In the story about the CCWF inmate, copy the stretch from "The truth about" through "same bad decision.", replacing "teenagers" with "teens".

--- Supplied text Enclosed Below ---

The truth about consequences: CCWF inmate shares her story with students

Story and Photos by Krissi Khokhobashvili, CDCR Public Information Officer
Office of Public and Employee Communications

When Kaitlin Bennett got behind the wheel of her car after having drinks with a friend in 2012, she didn’t know her decision would have devastating effects.

Speeding and running a red light, she crashed into a vehicle carrying five teenagers. A few were ejected and suffered major injuries. Bennett woke up in county jail, where she began her life as a prisoner.

Today, as an inmate at Central California Women’s Facility (CCWF), Bennett is sharing the lessons she learned with youth, using herself as an example to stop them from making the same bad decision.

“Saying ‘I’m sorry’ doesn’t fix anything,” Bennett said. “Giving back is the only thing that helps lessen my shame and guilt. If I can help one person, that’s the only thing that matters to me.”

Bennett, who also gives back by serving as a firefighter at CCWF, was recruited by Fire Chief C. Diaz to speak to local high schoolers as part of the Every 15 Minutes program. Schools throughout the country take part in two-day events that include a graphic reenactment of a drunk-driving crash, including a memorial for the students “killed” in the accident.

“I’m asking all of you for the next hour to open your eyes very wide,” urged James Enochs High School Principal Deborah Rowe, speaking to a gym full of seniors assembled for the somber presentation. “Consider how the choices that you make each and every day impact the lives of others so very greatly.”

--- End of Enclosed Supplied text ---
--- Exercise data Enclosed Below ---

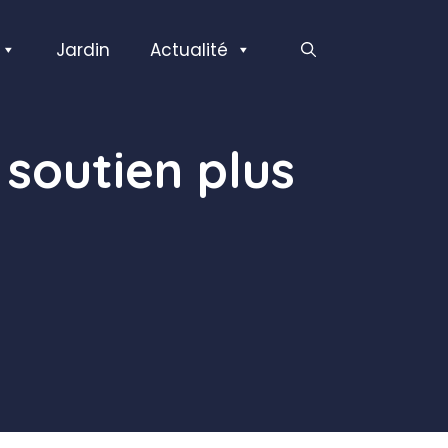
Jardin
Actualité
soutien plus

--- End of Enclosed Exercise data ---

**Response**
The truth about consequences: CCWF inmate shares her story with students

Story and Photos by Krissi Khokhobashvili, CDCR Public Information Officer
Office of Public and Employee Communications

When Kaitlin Bennett got behind the wheel of her car after having drinks with a friend in 2012, she didn’t know her decision would have devastating effects.

Speeding and running a red light, she crashed into a vehicle carrying five teens. A few were ejected and suffered major injuries. Bennett woke up in county jail, where she began her life as a prisoner.

Today, as an inmate at Central California Women’s Facility (CCWF), Bennett is sharing the lessons she learned with youth, using herself as an example to stop them from making the same bad decision.